Pourtant, vous n’en faites pas un roman misérabiliste. Jamais. Vous ouvrez même sur un problème universel : une lutte des classes plus qu’un problème lié à l’immigration via la famille Neuweel, ces voisins français «parfaits» dont le père est dépassé…
C’est exactement ça, et c’est parti d’une citation de Macron qui dit : où est ce que va ce pognon de fou qu’on leur met dans les services sociaux ? C’est comme si c’était une forme de charité. Et pour moi, c’est cette violence des riches vis-à-vis des pauvres. Cette lutte des classes, elle existe toujours. Au déjà de la lutte, c’est un mépris de classes. C’est le mépris au sens où on en fait des objets qui ne sont plus capables de devenir sujets. Dans le regard du riche. «Il faut armer les plus faibles car le plus fort a tendance à devenir barbare», disait Hannah Arendt. C’est tout a fait ça. Pour moi, il s’agit d’abord d’une relation d’une mère et son fils, un roman social qui raconte des choses sur notre société, sur le parcours d’une famille, au delà de l’immigration. L’immigration est un ancrage parmi d’autres. Que faisons-nous de nos vieux ? C’est quelque chose de fondamental pour moi. Mais les personnages que j’ai mobilisé sont fictions, des moyens que j’utilise pour transmettre ce que j’ai envie de transmettre.
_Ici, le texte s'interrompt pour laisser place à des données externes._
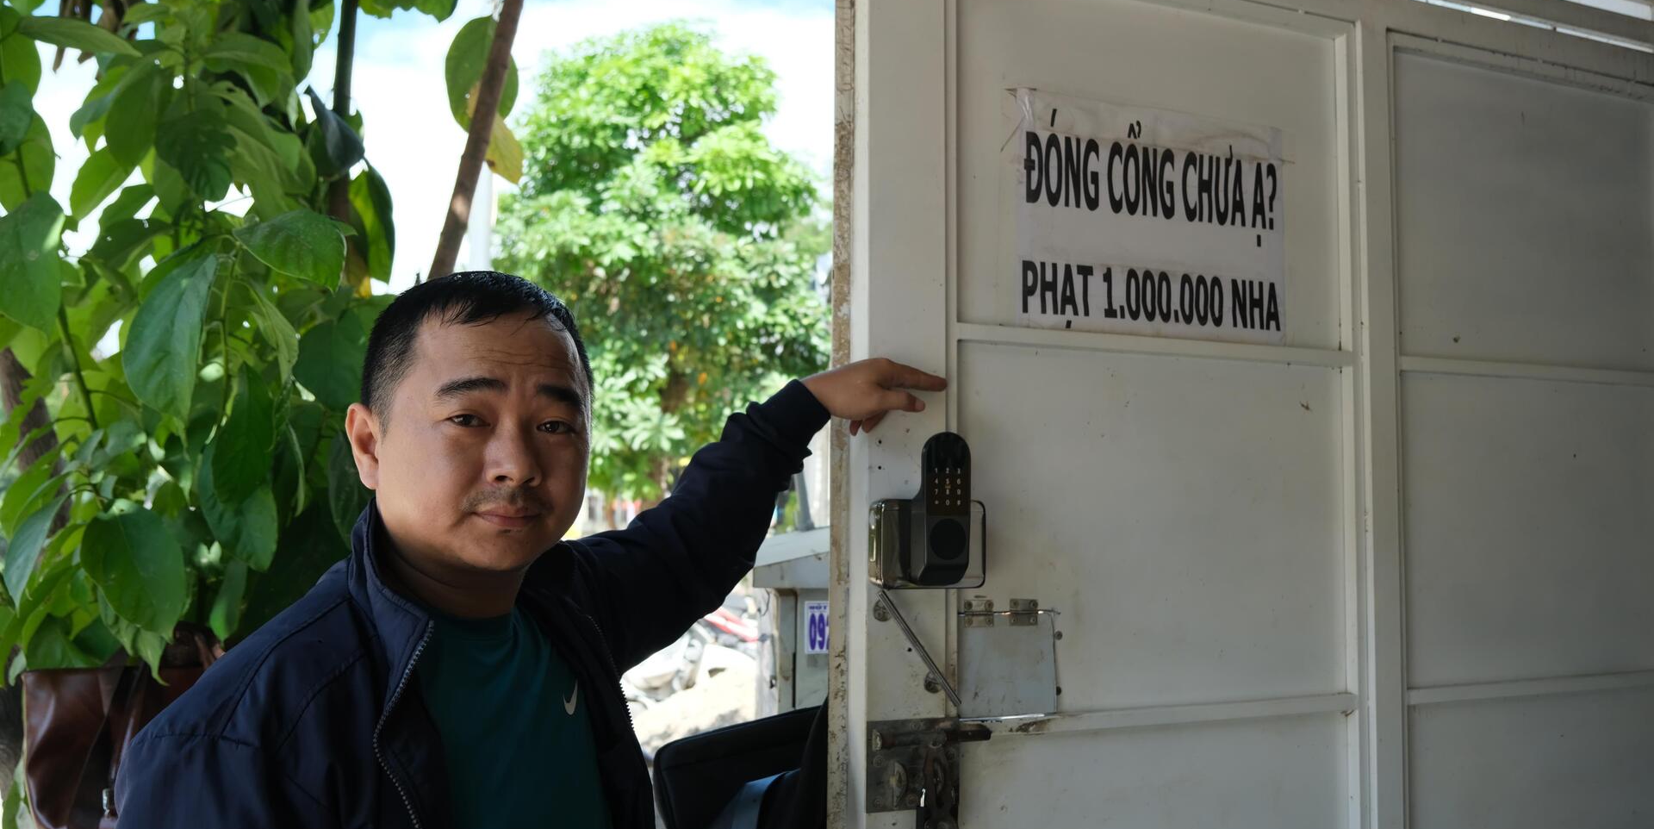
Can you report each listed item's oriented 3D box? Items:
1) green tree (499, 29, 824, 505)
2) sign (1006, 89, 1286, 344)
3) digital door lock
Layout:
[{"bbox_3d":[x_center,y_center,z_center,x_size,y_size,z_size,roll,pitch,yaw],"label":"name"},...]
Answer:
[{"bbox_3d":[-1.230,-0.415,10.328,2.800,5.211,2.800,0,-4,0],"label":"green tree"},{"bbox_3d":[0.423,-0.246,1.707,0.422,0.296,0.004,2,-4,-24],"label":"sign"},{"bbox_3d":[0.121,0.108,1.495,0.128,0.173,0.080,2,-4,-24],"label":"digital door lock"}]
Puiser dans nos sources les plus intimes, nos peurs, nos angoisses, nos belles émotions, notre joie, pour rejoindre les lecteurs dans leur humanité. Tout le passage sur la famille Neuween montre la générosité de cette mère qui ne le montre pas. Une vraie générosité est toujours cachée, elle n’est pas dite. 
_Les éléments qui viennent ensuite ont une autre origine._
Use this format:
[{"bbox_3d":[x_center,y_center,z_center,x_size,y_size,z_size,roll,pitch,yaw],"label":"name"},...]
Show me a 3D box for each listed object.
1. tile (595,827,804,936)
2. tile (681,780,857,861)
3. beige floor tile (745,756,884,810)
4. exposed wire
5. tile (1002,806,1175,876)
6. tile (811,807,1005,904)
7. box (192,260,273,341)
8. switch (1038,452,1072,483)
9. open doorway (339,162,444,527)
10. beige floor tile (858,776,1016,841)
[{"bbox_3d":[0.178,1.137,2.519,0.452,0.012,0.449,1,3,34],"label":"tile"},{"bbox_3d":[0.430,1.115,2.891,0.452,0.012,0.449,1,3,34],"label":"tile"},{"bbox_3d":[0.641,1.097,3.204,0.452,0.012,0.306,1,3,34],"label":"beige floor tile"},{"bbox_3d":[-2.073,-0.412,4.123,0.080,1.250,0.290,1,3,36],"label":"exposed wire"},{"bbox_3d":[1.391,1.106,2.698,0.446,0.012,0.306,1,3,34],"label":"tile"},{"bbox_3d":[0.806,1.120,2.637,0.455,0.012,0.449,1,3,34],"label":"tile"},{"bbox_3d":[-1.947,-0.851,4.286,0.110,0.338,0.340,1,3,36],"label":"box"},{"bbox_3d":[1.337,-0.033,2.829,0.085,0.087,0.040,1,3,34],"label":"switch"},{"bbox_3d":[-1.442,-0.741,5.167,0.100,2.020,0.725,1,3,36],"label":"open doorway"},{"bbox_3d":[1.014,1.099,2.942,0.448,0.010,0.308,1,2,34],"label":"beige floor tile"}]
« Puiser dans nos sources les plus intimes, nos peurs, nos angoisses, nos belles émotions, notre joie, pour rejoindre les lecteurs dans leur humanité ».

Dans le livre, la littérature et la musique pansent les blessures. La culture serait-elle une réponse à toutes ces questions ?
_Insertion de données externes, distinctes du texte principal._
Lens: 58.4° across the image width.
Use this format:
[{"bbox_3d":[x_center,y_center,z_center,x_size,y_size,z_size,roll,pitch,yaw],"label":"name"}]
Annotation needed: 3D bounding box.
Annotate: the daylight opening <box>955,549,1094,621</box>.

Pour moi, la culture c’est ce qui fait la condition humaine. Qu’est-ce que la culture si ce ne sont des strates d’apport de l’humanité pour comprendre et se comprendre, pour comprendre le monde dans lequel elle vit et se comprendre elle-même. La culture c’est ce qui permet de partager un univers commun. Quand on partage un film, une musique, on rejoint ce qu’il y a de plus essentiel en nous. Dans le sens où les émotions que nous ressentons devant une peinture, devant une pièce de théâtre, un concert, elles sont communes à toute l’humanité. C’est-à-dire que nous sommes tellement habitués à décrire l’autre comme ennemi ou adversaire qu’on ne sait plus ce qui nous relie à lui. La culture d’un pays c’est son imaginaire. Aujourd’hui nous assistons à une crise civilisationnelle, culturelle, celle de l’imaginaire. Tant qu’on n’aura pas travaillé sur cet imaginaire et puisé dedans pour répondre à un certain nombre de questions qui nous sont posées, on n’y arrivera pas. Ces textes, ces musiques dont je parle dans le livre, on les a tous connus ! Cela nous permet d’avoir un imaginaire commun. Quand est-il aujourd’hui, à l’heure de Netflix, des plateformes, où l’on voit dans une même famille que l’on ne partage plus du tout le même imaginaire. Comment faire ensemble, quand chacun a un imaginaire différent de l’autre. Il y a des ruptures. La question c’est comment faire récit ensemble ? Pour moi, au-delà de la crise économique, la crise est culturelle.